Channel9.id, Jakarta – Kementerian Dalam Negeri (Kemendagri) menegaskan agar stok beras yang menumpuk di gudang Perum Bulog segera disalurkan. Pasalnya, keterlambatan distribusi beras program Stabilisasi Pasokan dan Harga Pangan (SPHP) berpotensi menimbulkan kerugian negara sekaligus memicu kenaikan harga di pasar.
Sekretaris Jenderal Kemendagri, Tomsi Tohir, dalam Rapat Koordinasi Pengendalian Inflasi 2025, Selasa (19/8/2025), menjelaskan bahwa realisasi penyaluran beras SPHP saat ini masih sangat rendah. “Beras yang lambat disalurkan membuat harga cenderung naik dan tidak kunjung turun,” ujarnya dalam rapat yang disiarkan melalui kanal YouTube Kemendagri.
Selain mendorong kenaikan harga, Tomsi menekankan bahwa beras adalah komoditas yang mudah rusak. Jika terlalu lama disimpan, kualitasnya akan menurun hingga tidak layak konsumsi. “Kalau rusak, nilainya turun atau bahkan harus dibuang. Itu jelas merugikan negara,” katanya.

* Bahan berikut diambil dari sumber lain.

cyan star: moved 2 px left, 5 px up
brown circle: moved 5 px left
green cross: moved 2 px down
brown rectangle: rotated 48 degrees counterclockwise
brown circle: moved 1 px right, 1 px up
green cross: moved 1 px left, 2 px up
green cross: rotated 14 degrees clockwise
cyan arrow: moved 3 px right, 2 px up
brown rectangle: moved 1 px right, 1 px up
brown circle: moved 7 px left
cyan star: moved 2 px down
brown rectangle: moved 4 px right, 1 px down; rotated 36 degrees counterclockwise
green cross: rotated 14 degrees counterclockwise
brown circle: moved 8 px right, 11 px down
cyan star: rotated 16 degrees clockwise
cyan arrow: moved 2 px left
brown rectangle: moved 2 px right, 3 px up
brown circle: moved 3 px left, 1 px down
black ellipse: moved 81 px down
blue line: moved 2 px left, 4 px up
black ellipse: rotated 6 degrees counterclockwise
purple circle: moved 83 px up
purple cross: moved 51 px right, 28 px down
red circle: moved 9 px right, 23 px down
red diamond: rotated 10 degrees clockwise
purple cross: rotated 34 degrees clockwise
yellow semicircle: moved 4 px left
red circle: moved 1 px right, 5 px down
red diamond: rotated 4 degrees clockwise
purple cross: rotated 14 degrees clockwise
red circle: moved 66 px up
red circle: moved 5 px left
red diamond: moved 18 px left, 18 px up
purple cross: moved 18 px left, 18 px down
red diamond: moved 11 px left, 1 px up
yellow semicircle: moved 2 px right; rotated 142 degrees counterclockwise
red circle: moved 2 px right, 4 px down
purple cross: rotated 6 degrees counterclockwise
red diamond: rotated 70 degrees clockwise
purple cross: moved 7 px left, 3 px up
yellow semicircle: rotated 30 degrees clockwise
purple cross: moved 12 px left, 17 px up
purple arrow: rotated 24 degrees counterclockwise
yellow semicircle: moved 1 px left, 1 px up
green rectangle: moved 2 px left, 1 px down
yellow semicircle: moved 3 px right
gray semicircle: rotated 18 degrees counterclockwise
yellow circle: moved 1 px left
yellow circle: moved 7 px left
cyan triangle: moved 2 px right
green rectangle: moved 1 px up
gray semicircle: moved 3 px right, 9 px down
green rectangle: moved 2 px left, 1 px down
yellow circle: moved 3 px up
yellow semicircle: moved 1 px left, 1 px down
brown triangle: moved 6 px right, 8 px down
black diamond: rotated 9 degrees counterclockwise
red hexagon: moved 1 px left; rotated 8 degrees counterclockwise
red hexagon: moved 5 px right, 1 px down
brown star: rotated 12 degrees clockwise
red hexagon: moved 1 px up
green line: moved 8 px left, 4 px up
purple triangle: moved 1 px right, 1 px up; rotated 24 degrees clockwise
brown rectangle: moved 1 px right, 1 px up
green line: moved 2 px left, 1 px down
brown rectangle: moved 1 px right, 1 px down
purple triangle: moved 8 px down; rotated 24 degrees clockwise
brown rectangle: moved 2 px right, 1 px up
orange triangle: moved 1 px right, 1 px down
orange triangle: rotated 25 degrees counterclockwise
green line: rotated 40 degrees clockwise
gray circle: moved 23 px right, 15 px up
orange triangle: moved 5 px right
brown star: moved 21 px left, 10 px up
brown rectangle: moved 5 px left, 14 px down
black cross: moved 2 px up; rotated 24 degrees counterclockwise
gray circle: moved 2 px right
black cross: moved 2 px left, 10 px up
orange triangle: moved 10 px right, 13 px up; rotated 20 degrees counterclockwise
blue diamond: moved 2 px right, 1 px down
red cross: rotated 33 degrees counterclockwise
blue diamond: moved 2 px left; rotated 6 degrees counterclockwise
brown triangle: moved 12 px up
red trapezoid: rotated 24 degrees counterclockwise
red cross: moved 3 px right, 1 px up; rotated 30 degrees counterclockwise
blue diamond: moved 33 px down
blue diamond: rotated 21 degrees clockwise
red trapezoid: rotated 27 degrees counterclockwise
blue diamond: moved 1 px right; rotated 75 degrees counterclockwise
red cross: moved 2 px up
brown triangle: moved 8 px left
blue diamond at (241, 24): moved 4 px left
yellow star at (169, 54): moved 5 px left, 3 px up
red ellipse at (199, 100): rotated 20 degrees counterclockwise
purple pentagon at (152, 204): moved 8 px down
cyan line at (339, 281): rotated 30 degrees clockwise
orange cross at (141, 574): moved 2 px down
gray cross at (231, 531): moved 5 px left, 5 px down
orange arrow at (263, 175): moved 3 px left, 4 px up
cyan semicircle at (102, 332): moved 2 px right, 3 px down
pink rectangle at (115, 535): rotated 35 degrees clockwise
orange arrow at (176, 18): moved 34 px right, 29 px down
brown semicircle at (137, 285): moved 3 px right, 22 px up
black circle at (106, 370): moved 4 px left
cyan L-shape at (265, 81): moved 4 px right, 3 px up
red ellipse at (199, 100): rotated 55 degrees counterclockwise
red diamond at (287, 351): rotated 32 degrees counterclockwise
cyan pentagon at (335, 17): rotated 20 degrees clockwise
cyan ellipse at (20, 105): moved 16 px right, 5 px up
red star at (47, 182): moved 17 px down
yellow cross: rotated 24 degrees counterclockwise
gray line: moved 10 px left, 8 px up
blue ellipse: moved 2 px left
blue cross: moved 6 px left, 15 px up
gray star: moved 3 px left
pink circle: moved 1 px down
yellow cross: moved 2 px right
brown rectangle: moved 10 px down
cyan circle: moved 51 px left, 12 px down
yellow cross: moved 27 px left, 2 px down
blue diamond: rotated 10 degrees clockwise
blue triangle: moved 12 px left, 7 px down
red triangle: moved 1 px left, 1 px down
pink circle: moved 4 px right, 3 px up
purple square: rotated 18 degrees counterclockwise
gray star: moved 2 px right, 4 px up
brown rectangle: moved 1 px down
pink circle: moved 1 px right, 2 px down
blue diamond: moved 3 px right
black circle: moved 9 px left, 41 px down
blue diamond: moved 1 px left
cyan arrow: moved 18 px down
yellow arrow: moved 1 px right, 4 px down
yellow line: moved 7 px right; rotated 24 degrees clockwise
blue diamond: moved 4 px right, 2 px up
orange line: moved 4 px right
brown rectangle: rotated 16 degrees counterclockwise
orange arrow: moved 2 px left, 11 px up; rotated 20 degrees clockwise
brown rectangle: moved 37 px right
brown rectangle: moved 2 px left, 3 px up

Program SPHP sendiri berlangsung mulai Juli hingga Desember 2025 dengan target penyaluran sebesar 1,3 juta ton. Tomsi menghitung, agar target tercapai, Bulog perlu menyalurkan sekitar 216.000 ton per bulan atau setara 7.100 ton per hari. Namun, hingga pertengahan Agustus, realisasi penyaluran baru mencapai 38.111 ton—setara 2,94% dari target. Angka ini masih jauh di bawah standar 16,5% yang seharusnya sudah tercapai dalam satu bulan.
Jika dihitung per hari, distribusi beras SPHP saat ini hanya sekitar 1.200 ton, jauh dari target 7.100 ton. Artinya, lebih dari 80% stok masih menumpuk di gudang Bulog. Kondisi tersebut, menurut Tomsi, bukan hanya menambah biaya pemeliharaan, tetapi juga meningkatkan risiko beras menjadi apek, berjamur, atau terserang hama.
“Kalau stok yang menumpuk itu lebih dari 1 juta ton, lama-lama kualitas turun, biaya penyimpanan besar, dan ada kemungkinan beras dari tahun sebelumnya harus dimusnahkan karena sudah tidak layak konsumsi,” jelasnya.